Elke Haan stellt das Ölgemälde "Deux Filettes Finlandaises" der Künstlerin Sonia Delaunay-Terk (1885 Gradisk/Ukraine - Paris 1979) aus dem Jahr 1907 als Kunstwerk des Monats vor.

Das Gemälde „Deux Fillettes Finlandaises“ – Zwei finnische Mädchen – ist eines der wichtigsten Werke aus den Anfängen der Künstlerin und Designerin Sonia Delaunay. Geboren als Sara Stern in der heutigen Ukraine wird sie mit fünf Jahren von ihrem Onkel Heinrich Terk, einem kunstverständigen und wohlhabenden Rechtsanwalt aus St. Petersburg, adoptiert und heißt fortan Sonia Terk. Ihr Adoptivonkel fördert ihr Interesse an der Malerei, ermöglicht Reisen nach Europa und ab 1904 ein Studium an der Kunstakademie Karlsruhe.  1905 geht sie nach Paris und studiert an der fortschrittlichen Académie de La Palette in Paris und setzt sich dort mit den neuesten avantgardistischen Tendenzen auseinander. In Ausstellungen und Galerien begegnen ihr die Werke der  großen Postimpressionisten Vincent van Gogh (1853-1890), Henri Matisse (1869-1954) und Paul Gauguin (1848-1903), die sich mit der Bedeutung der Farbe, ihrer emotionalen, expressiven und räumlichen Wirkung auseinandersetzten und sie von den Gegenständen lösten. Deutlich hiervon angeregt entstehen zwischen 1905 und 1907 auf den jährlichen Sommerreisen mit der Familie Terk nach Finnland Porträts finnischer Mädchen, zu denen auch das Emder Doppelbildnis von 1907 zählt.

In einem Farbenrausch zeigt die Malerin zwei junge, in Haltung, Kleidung und Aussehen verschiedene Mädchenfiguren: an einem runden Tisch, die Ellbogen aufgestützt, die Hände am Kinn, das eine Mädchen mit braunem Haar, das andere links daneben blond, mit auf dem Tisch liegendem, ausgetrecktem linken Arm, der nah an die Betrachtenden  heranzureichend scheint. Die beiden Mädchen sind überhaupt derart bildfüllend angelegt, dass es so wirkt, als säße man mit am Tisch, auf dem eine einzelne Tasse und ein Geranienstock in einem einfachen Tontopf stehen. Seltsam ist, dass die Blicke der beiden Mädchen aneinander vorbei gehen. Gedankenverloren, vielleicht wartend, oder gelangweilt, blicken sie ins Leere.

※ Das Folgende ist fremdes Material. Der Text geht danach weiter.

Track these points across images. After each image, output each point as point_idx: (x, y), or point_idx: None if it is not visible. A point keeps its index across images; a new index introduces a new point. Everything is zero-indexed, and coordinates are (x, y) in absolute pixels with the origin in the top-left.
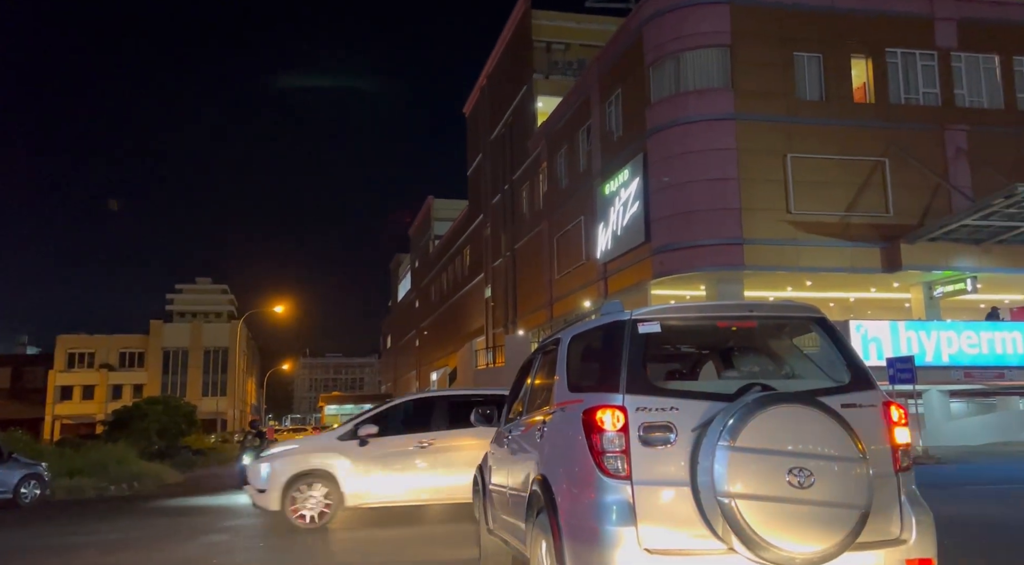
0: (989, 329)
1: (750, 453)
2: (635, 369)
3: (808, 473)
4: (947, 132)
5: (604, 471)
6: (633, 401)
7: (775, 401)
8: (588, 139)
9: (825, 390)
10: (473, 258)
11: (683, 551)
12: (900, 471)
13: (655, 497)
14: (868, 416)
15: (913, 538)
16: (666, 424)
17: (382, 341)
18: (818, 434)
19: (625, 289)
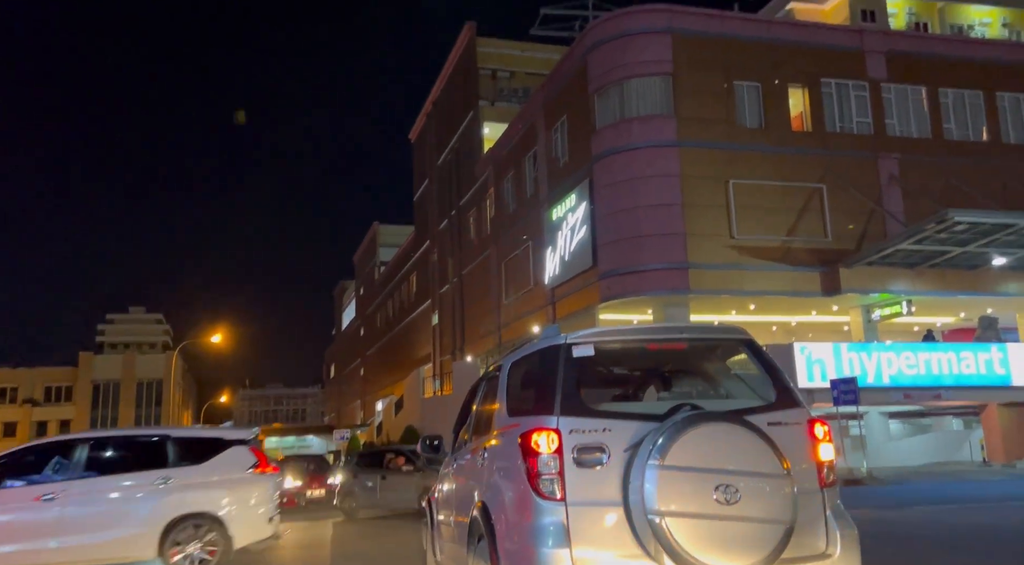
0: (927, 350)
1: (678, 471)
2: (569, 392)
3: (735, 490)
4: (880, 160)
5: (539, 494)
6: (567, 423)
7: (702, 420)
8: (535, 165)
9: (752, 409)
10: (420, 284)
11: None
12: (825, 487)
13: (589, 518)
14: (793, 434)
15: (838, 553)
16: (599, 445)
17: (325, 370)
18: (744, 452)
19: (573, 314)
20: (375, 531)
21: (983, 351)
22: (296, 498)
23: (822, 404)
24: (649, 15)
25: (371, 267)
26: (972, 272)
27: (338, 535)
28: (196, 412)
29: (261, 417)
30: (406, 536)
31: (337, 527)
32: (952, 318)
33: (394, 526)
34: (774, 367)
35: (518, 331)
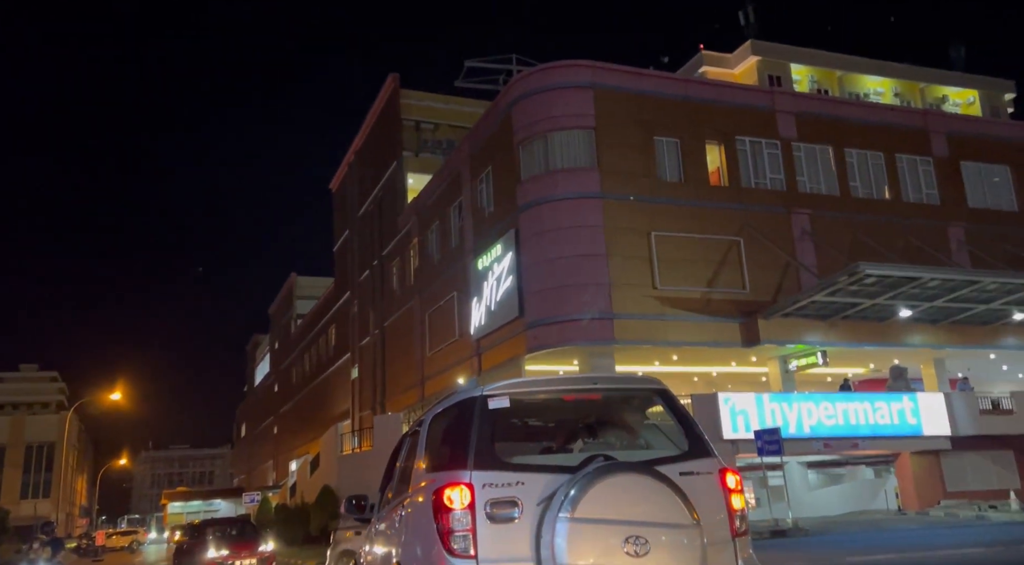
0: (844, 400)
1: (588, 523)
2: (483, 445)
3: (644, 541)
4: (793, 215)
5: (451, 552)
6: (480, 477)
7: (612, 471)
8: (460, 215)
9: (664, 459)
10: (339, 337)
11: None
12: (737, 536)
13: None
14: (705, 483)
15: None
16: (512, 499)
17: (236, 430)
18: (654, 502)
19: (499, 365)
20: None
21: (895, 401)
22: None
23: (746, 455)
24: (572, 70)
25: (287, 320)
26: (881, 324)
27: None
28: (92, 476)
29: (164, 480)
30: None
31: None
32: (863, 369)
33: None
34: (687, 417)
35: (442, 384)
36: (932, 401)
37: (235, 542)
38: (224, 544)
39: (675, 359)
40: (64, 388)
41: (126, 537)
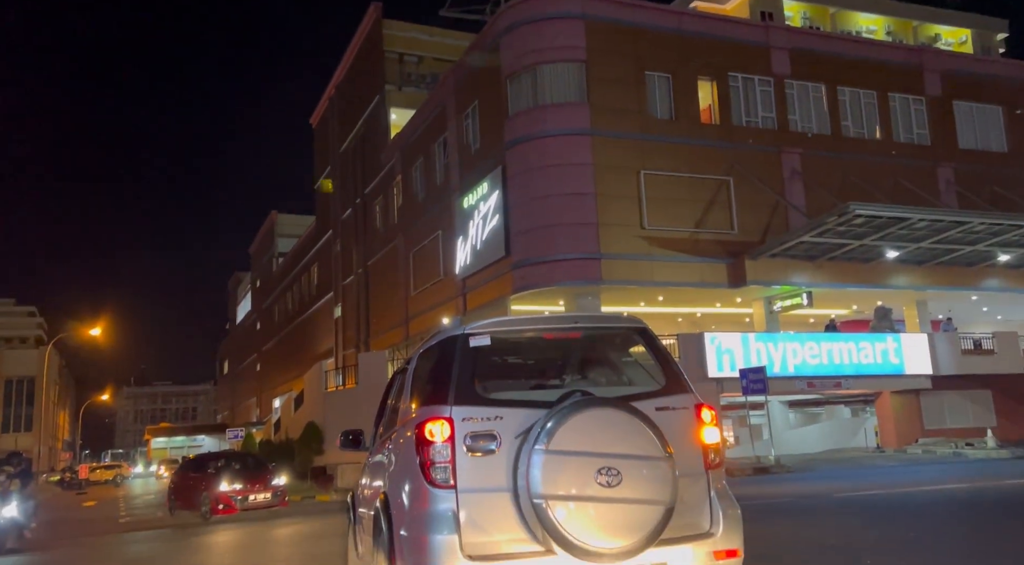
0: (829, 340)
1: (562, 455)
2: (463, 381)
3: (616, 472)
4: (783, 154)
5: (431, 482)
6: (460, 412)
7: (587, 406)
8: (445, 152)
9: (641, 395)
10: (321, 276)
11: (505, 555)
12: (710, 469)
13: (479, 505)
14: (680, 418)
15: (720, 531)
16: (490, 433)
17: (219, 366)
18: (626, 436)
19: (485, 305)
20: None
21: (879, 341)
22: (235, 502)
23: (731, 394)
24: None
25: (269, 258)
26: (866, 265)
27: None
28: (75, 411)
29: (147, 416)
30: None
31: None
32: (846, 310)
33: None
34: (665, 355)
35: (426, 323)
36: (915, 341)
37: (248, 476)
38: (237, 478)
39: (660, 300)
40: (43, 323)
41: (110, 471)
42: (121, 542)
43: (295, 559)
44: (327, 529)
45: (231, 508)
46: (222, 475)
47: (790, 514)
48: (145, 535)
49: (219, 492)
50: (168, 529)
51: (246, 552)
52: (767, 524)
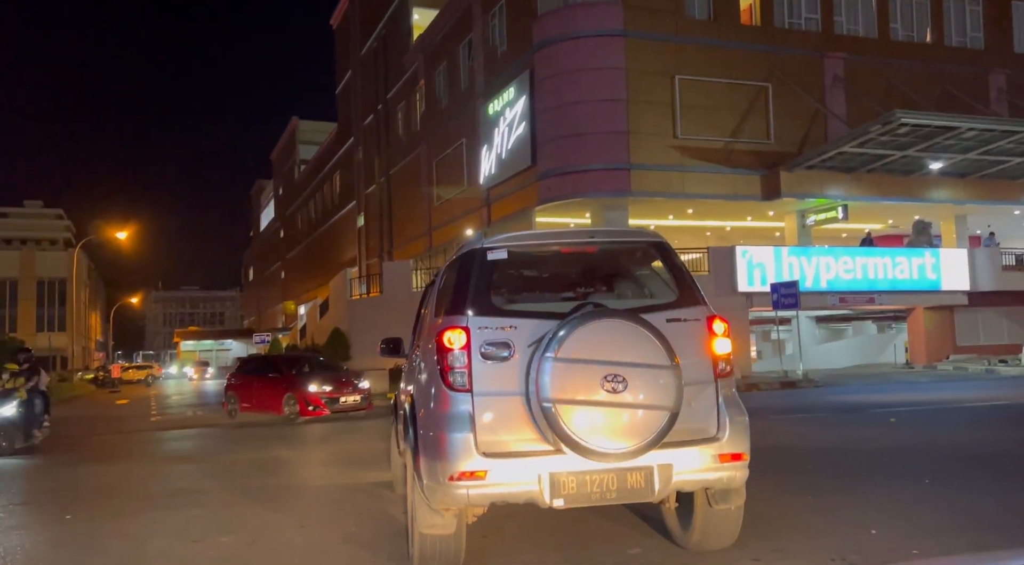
0: (864, 255)
1: (570, 363)
2: (480, 293)
3: (621, 379)
4: (826, 59)
5: (450, 386)
6: (476, 321)
7: (595, 317)
8: (470, 55)
9: (652, 306)
10: (344, 184)
11: (517, 453)
12: (719, 378)
13: (493, 407)
14: (692, 329)
15: (726, 436)
16: (504, 341)
17: (243, 273)
18: (633, 345)
19: (509, 216)
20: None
21: (917, 256)
22: (326, 404)
23: (760, 308)
24: None
25: (291, 166)
26: (906, 178)
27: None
28: (105, 313)
29: (176, 320)
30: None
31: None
32: (880, 225)
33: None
34: (680, 269)
35: (450, 234)
36: (954, 257)
37: (336, 378)
38: (327, 380)
39: (690, 212)
40: (70, 226)
41: (141, 371)
42: (148, 440)
43: (344, 458)
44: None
45: (321, 409)
46: (312, 376)
47: (827, 425)
48: (176, 434)
49: (309, 393)
50: (203, 428)
51: (316, 446)
52: (808, 433)
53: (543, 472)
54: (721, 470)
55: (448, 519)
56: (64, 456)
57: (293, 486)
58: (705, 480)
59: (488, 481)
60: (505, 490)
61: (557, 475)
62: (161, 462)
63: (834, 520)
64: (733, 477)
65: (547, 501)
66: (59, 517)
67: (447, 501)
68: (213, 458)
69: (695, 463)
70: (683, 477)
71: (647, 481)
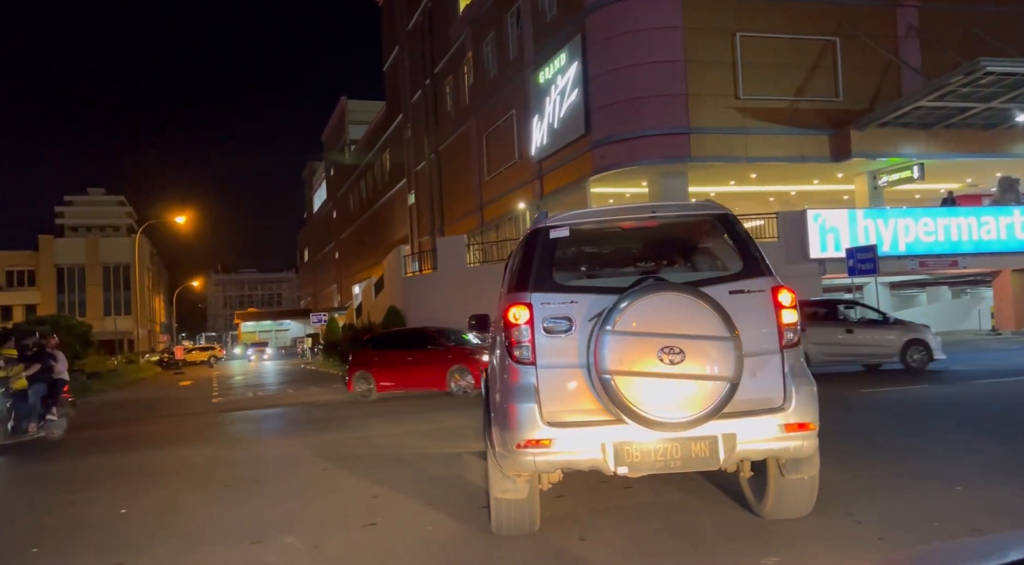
0: (946, 215)
1: (627, 336)
2: (542, 270)
3: (679, 351)
4: (899, 8)
5: (515, 359)
6: (538, 298)
7: (651, 290)
8: (519, 22)
9: (714, 279)
10: (393, 162)
11: (579, 423)
12: (785, 348)
13: (556, 378)
14: (756, 300)
15: (792, 406)
16: (565, 316)
17: (299, 255)
18: (690, 317)
19: (562, 188)
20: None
21: (1004, 215)
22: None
23: (833, 275)
24: None
25: (341, 146)
26: (988, 133)
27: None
28: (168, 297)
29: (236, 302)
30: None
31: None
32: (958, 184)
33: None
34: (744, 240)
35: (501, 209)
36: None
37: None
38: (482, 351)
39: (753, 177)
40: (132, 212)
41: (204, 352)
42: (207, 423)
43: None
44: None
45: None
46: (480, 347)
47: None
48: (243, 415)
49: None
50: (274, 408)
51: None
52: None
53: (607, 441)
54: (787, 440)
55: (520, 485)
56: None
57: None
58: (771, 450)
59: (553, 449)
60: (570, 457)
61: (621, 444)
62: (239, 446)
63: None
64: (800, 447)
65: (611, 468)
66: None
67: (516, 467)
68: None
69: (760, 433)
70: (748, 446)
71: (711, 450)
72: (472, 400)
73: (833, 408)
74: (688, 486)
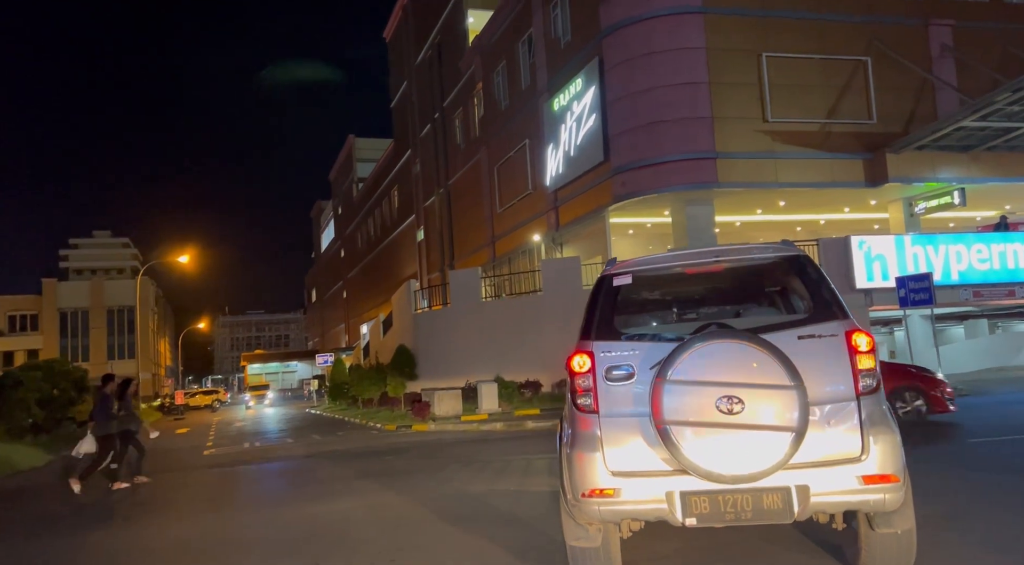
0: (1001, 241)
1: (686, 385)
2: (604, 319)
3: (738, 400)
4: (931, 27)
5: (579, 407)
6: (600, 346)
7: (709, 338)
8: (531, 50)
9: (781, 324)
10: (402, 199)
11: (643, 473)
12: (861, 395)
13: (618, 428)
14: (827, 345)
15: (872, 456)
16: (627, 364)
17: (307, 295)
18: (749, 366)
19: (580, 218)
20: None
21: None
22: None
23: (881, 307)
24: None
25: (349, 184)
26: None
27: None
28: (174, 339)
29: (243, 344)
30: None
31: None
32: (993, 211)
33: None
34: (816, 282)
35: (514, 243)
36: None
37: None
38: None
39: (782, 205)
40: (137, 254)
41: (208, 396)
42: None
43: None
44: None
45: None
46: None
47: None
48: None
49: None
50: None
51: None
52: None
53: (674, 490)
54: (866, 492)
55: (592, 533)
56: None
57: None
58: (849, 502)
59: (618, 498)
60: (635, 508)
61: (688, 494)
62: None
63: None
64: (882, 500)
65: (679, 519)
66: None
67: (583, 516)
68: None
69: (835, 484)
70: (823, 498)
71: (784, 502)
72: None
73: None
74: (775, 536)
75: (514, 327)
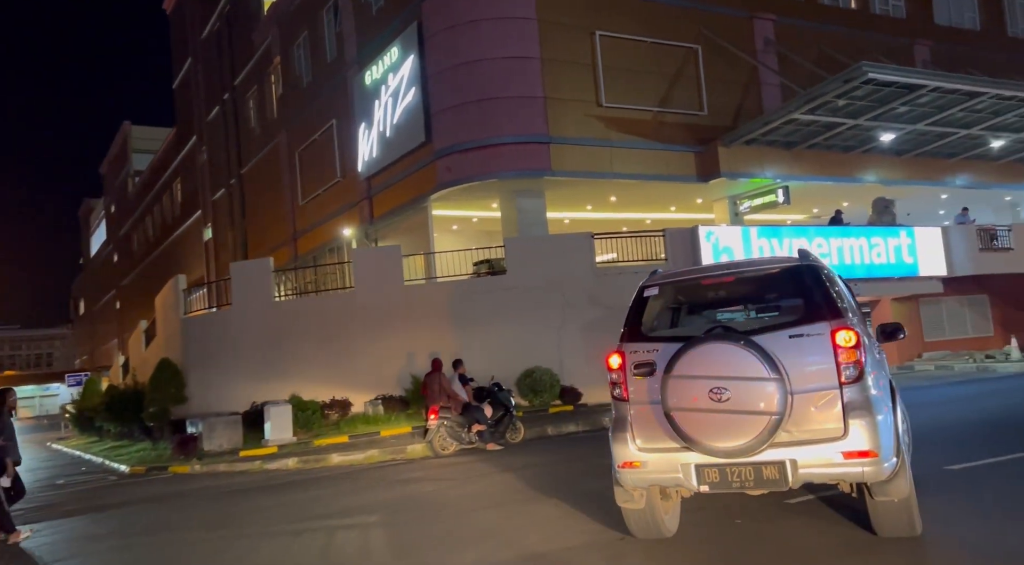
0: (839, 235)
1: (683, 379)
2: (634, 323)
3: (724, 390)
4: (756, 20)
5: (616, 397)
6: (629, 347)
7: (702, 341)
8: (337, 18)
9: (775, 325)
10: (186, 192)
11: (661, 448)
12: (845, 384)
13: (642, 414)
14: (814, 343)
15: (851, 435)
16: (649, 361)
17: (73, 306)
18: (735, 361)
19: (398, 208)
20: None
21: (892, 236)
22: None
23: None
24: None
25: (123, 179)
26: (848, 156)
27: None
28: None
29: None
30: None
31: None
32: (803, 215)
33: None
34: (811, 288)
35: (321, 238)
36: (929, 237)
37: None
38: None
39: (613, 201)
40: None
41: None
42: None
43: None
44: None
45: None
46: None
47: None
48: None
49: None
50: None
51: None
52: None
53: (689, 463)
54: (847, 466)
55: (636, 497)
56: None
57: None
58: (833, 474)
59: (644, 469)
60: (657, 477)
61: (701, 467)
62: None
63: None
64: (860, 473)
65: (695, 486)
66: None
67: (625, 483)
68: None
69: (819, 459)
70: (811, 470)
71: (781, 473)
72: None
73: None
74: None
75: (317, 333)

Kompositorisches Gespür und feines Farbempfinden zeichnen das Bild aus: unverkennbar ist der Einfluss des „Cloisonismus“ (von frz. „unterscheiden“) Gauguins: dunkel betonte Linien umschließen stark farbige Flächen, deren Intensität sich gegenseitig so noch verstärkt. Das leuchtende Gelb der Tischdecke, der rote Hintergrund, die blaue bzw. rosafarbene Kleidung der Mädchen sind Beispiele hierfür. Grünliche Schatten in den Gesichtern, den Armen und im Blumentopf stellen einen inneren Zusammenhalt der einzelnen gleichwertig behandelten Bildteile her. Es kündigt sich hier der wenig später mit dem Ehemann der Künstlerin, Robert Delaunay, entwickelte Thema des Simultankontrastes der Farbe an.

Motivisch erinnert das Frauendoppelbildnis an die typischen Frauenbildnisse, die Paul Gauguin während seiner ersten Südseereise 1891 anfertigte, insbesondere an das Gemälde „Frauen am Strand“, das zwei Frauen zeigt, die in ähnlicher Weise zusammen, aber doch einzeln und isoliert erscheinen. Ob Sonia Delaunay wie Gauguin ein ethnologisches Interesse an der Darstellung der finnischen Mädchen hatte oder wie van Gogh in einfachen und ursprünglichen Menschen eine allgemeingültige Wahrhaftigkeit suchte, bleibt offen. 

Eine innere und motivgeschichtliche Verwandtschaft ließe sich auch in der Darstellung der Worpsweder Bauernkinder von Paula-Modersohn-Beckers finden. Wie auch Sonia Delaunay-Terk war Paula Modersohn-Becker zwischen 1903 und 1906 nach Paris aufgebrochen. Sie starb 1907 im selben Jahr, in dem Sonia Delaunay die finnischen Mädchen schuf.